C'était le premier novembre 1755, jour de la Toussaint, et la plupart des Lisboètes se trouvaient à l'église quand la terre a commencé à trembler. Le tremblement de terre qui frappa la ville fut d'une violence inouïe, suivi d'un tsunami et d'incendies qui brûlèrent pendant des jours. La Lisbonne médiévale et manuelle, celle des grands navigateurs et des épices, celle qui avait accumulé des richesses immenses pendant le siècle d'or des découvertes, fut en grande partie réduite en ruines. On estime que la catastrophe a tué une part considérable de la population et détruit des milliers de bâtiments, dont des églises, des palais et des archives historiques d'une valeur inestimable.
Pombal n'était pas né pour gouverner une ville. C'était un diplomate de carrière, il avait passé des années à Londres et à Vienne, et il avait étudié de près le fonctionnement des monarchies éclairées d'Europe. Quand il revint au Portugal, il apporta avec lui des idées modernes et une volonté de fer. Le tremblement de terre lui offrit quelque chose qu'aucun réformateur n'obtient jamais par les voies ordinaires : une tabula rasa. Avec le roi prostré par le trauma et la noblesse paralysée, Pombal prit en main le pays avec une énergie quasi surnaturelle, concentrant sur lui des pouvoirs qui techniquement ne lui appartenaient pas.

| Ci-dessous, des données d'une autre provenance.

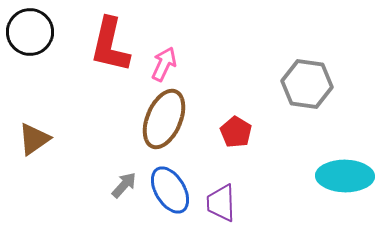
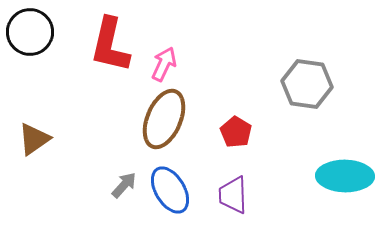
purple trapezoid: moved 12 px right, 8 px up
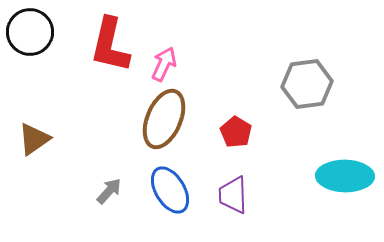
gray hexagon: rotated 15 degrees counterclockwise
gray arrow: moved 15 px left, 6 px down
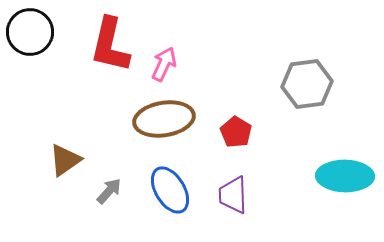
brown ellipse: rotated 58 degrees clockwise
brown triangle: moved 31 px right, 21 px down
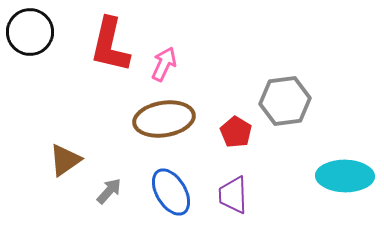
gray hexagon: moved 22 px left, 17 px down
blue ellipse: moved 1 px right, 2 px down
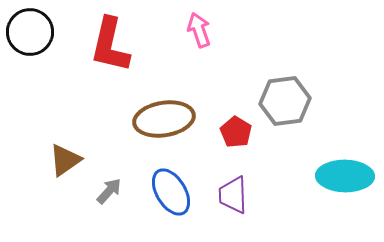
pink arrow: moved 35 px right, 34 px up; rotated 44 degrees counterclockwise
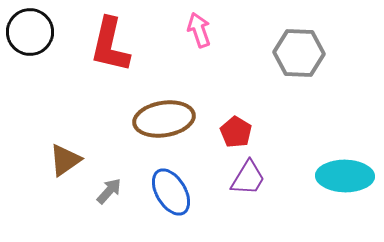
gray hexagon: moved 14 px right, 48 px up; rotated 9 degrees clockwise
purple trapezoid: moved 15 px right, 17 px up; rotated 147 degrees counterclockwise
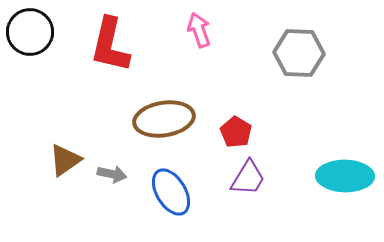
gray arrow: moved 3 px right, 17 px up; rotated 60 degrees clockwise
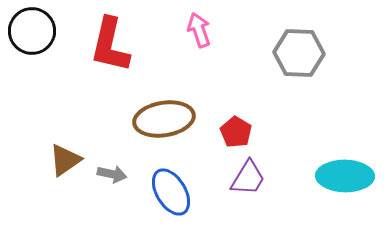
black circle: moved 2 px right, 1 px up
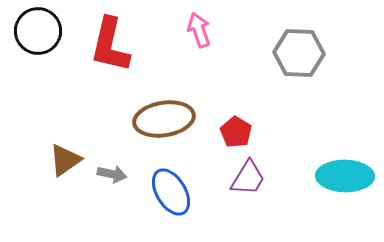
black circle: moved 6 px right
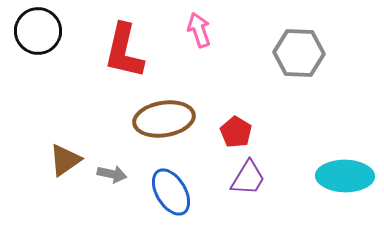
red L-shape: moved 14 px right, 6 px down
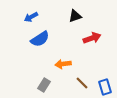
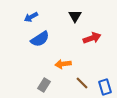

La Baixa Pombalina, le quartier bas de Lisbonne reconstruit sous sa direction, n'est pas seulement un exemple d'urbanisme du dix-huitième siècle : c'est un manifeste politique en pierre et chaux. Les rues orthogonales, les immeubles aux façades uniformes, les places symétriques racontent l'idéal des Lumières d'une ville ordonnée, rationnelle, contrôlable. Pombal recruta des ingénieurs militaires et des architectes pour concevoir un quartier capable de résister à de futures secousses sismiques — une intuition extraordinaire pour l'époque, qui mena au développement de techniques constructives innovantes toujours étudiées aujourd'hui.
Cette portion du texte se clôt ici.